To make a meeting work, get started before the event
“Greater Good approached the project like organizers. They reached out to the community, held lots of one-on-one conversations, and enlisted community groups to take leadership roles and help with outreach. The nine-month outreach program focused first on diagnosing and understanding the issues, with weeks of events focused on observation, immersion, and the discussion of root causes with the community, as well as framing goals.
Greater Good Studio has also experimented with meetings that turn what’s normally a staged, one-at-a-time [public comment] conversation into something more freeform. … In five California cities for the state government, Greater Good organized feedback events into something more akin to a science fair. Different stakeholders and local coalitions set up at tables spread around the room, and community members circulated around the stations all night, chatting and delivering feedback and having conversations.

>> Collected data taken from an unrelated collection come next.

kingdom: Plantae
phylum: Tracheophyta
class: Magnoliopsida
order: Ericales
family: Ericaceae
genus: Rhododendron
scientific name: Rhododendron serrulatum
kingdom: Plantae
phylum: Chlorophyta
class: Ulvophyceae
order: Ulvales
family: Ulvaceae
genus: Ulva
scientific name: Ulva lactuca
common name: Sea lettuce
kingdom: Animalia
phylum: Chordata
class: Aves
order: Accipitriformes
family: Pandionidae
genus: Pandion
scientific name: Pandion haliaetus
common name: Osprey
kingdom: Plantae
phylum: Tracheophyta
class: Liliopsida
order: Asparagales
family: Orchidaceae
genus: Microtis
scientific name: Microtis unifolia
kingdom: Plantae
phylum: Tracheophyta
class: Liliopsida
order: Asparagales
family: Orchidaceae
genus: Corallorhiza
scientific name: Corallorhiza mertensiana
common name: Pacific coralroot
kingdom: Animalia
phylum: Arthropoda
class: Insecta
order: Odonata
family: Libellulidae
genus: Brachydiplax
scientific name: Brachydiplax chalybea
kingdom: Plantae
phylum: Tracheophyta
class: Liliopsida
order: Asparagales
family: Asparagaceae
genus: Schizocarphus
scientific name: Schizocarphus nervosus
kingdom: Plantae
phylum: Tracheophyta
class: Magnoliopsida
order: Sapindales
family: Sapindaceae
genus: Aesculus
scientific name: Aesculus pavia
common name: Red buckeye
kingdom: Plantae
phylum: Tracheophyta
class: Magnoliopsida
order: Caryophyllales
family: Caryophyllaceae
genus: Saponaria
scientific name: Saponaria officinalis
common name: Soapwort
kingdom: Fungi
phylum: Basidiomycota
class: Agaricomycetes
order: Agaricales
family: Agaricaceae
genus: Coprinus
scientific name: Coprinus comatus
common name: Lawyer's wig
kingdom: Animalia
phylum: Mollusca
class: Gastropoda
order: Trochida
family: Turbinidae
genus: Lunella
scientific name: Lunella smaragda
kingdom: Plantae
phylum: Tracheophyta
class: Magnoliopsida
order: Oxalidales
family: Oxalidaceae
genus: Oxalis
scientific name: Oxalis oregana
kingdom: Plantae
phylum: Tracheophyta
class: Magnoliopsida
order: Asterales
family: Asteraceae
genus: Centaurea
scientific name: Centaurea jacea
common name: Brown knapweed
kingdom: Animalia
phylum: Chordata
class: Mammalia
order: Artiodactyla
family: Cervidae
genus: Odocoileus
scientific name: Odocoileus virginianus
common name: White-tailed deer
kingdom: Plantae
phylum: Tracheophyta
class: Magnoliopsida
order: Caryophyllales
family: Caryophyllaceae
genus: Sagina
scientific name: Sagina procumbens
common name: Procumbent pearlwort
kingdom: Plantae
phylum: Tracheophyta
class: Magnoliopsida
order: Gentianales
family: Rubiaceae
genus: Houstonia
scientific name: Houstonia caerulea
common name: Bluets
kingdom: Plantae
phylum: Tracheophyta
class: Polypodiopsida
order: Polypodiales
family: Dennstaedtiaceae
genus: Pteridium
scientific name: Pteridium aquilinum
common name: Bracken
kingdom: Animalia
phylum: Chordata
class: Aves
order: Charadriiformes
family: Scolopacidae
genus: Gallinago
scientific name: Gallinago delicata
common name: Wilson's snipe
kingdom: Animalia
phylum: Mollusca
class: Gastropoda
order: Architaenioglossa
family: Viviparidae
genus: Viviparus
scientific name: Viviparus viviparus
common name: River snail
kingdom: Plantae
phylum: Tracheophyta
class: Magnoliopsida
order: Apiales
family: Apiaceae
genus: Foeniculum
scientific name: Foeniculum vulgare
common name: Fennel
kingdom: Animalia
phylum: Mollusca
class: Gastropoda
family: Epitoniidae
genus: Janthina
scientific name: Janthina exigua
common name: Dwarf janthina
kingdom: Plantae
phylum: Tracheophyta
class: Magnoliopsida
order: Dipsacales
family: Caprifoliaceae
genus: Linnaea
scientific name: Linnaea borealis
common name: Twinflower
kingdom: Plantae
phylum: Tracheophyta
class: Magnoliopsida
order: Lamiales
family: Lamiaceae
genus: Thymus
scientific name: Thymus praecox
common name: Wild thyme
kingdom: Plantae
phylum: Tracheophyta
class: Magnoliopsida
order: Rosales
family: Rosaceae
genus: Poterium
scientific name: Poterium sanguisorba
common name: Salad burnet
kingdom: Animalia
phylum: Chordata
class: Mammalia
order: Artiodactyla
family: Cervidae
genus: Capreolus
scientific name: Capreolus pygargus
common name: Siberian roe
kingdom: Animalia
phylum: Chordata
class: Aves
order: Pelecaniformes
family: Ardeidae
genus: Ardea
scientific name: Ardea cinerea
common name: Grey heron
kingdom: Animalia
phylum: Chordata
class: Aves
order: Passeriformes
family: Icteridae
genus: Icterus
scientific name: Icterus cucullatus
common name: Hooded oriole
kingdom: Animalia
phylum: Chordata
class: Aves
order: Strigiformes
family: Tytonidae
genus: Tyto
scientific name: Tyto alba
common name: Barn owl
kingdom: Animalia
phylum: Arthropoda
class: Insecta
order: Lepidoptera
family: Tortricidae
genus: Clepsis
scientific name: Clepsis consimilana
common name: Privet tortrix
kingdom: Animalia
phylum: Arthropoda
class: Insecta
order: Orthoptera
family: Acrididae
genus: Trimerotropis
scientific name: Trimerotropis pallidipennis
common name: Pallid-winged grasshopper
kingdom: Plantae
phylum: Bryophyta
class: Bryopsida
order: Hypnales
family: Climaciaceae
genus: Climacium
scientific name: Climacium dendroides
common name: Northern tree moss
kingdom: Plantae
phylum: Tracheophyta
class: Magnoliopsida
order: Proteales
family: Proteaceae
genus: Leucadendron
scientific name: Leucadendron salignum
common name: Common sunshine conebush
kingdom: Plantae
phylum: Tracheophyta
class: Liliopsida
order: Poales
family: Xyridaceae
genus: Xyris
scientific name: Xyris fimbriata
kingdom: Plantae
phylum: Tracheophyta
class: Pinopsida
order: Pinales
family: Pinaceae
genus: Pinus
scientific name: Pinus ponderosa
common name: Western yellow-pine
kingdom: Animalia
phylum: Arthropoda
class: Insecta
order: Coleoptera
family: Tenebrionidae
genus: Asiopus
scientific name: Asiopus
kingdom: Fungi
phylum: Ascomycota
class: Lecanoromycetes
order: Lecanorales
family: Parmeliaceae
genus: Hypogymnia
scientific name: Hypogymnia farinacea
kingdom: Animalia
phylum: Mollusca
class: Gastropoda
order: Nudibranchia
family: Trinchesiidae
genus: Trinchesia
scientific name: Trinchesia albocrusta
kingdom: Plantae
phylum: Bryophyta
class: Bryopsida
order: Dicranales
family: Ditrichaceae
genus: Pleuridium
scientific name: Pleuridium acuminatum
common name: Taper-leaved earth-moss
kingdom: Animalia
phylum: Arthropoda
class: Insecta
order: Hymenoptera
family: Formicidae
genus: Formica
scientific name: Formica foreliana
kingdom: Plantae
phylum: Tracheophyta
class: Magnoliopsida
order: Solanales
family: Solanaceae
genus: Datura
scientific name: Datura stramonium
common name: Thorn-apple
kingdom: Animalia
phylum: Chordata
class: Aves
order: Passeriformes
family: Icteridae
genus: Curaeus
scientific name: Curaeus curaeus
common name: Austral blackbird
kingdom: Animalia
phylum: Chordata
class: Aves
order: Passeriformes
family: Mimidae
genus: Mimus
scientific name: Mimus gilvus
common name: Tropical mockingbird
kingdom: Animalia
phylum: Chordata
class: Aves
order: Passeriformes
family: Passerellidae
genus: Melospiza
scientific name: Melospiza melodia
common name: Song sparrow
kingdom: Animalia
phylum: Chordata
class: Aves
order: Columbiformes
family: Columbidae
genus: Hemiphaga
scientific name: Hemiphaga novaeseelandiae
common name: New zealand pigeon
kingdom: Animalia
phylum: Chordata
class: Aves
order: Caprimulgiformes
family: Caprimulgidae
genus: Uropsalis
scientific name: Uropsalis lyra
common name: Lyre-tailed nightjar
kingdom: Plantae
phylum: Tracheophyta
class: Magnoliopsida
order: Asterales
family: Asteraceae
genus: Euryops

Is local control a good idea in the first place?
“There’s another school of thought that says the best meeting may be not having a meeting at all. If the benefits of building certain projects are diffuse, says Boston [University’s Katherine] Einstein, it means assembling a supportive coalition at a neighborhood level may be too high a bar to set. Maybe the better process is setting more policy at the city or even state level, to allow more projects to move forward to benefit the community as a whole.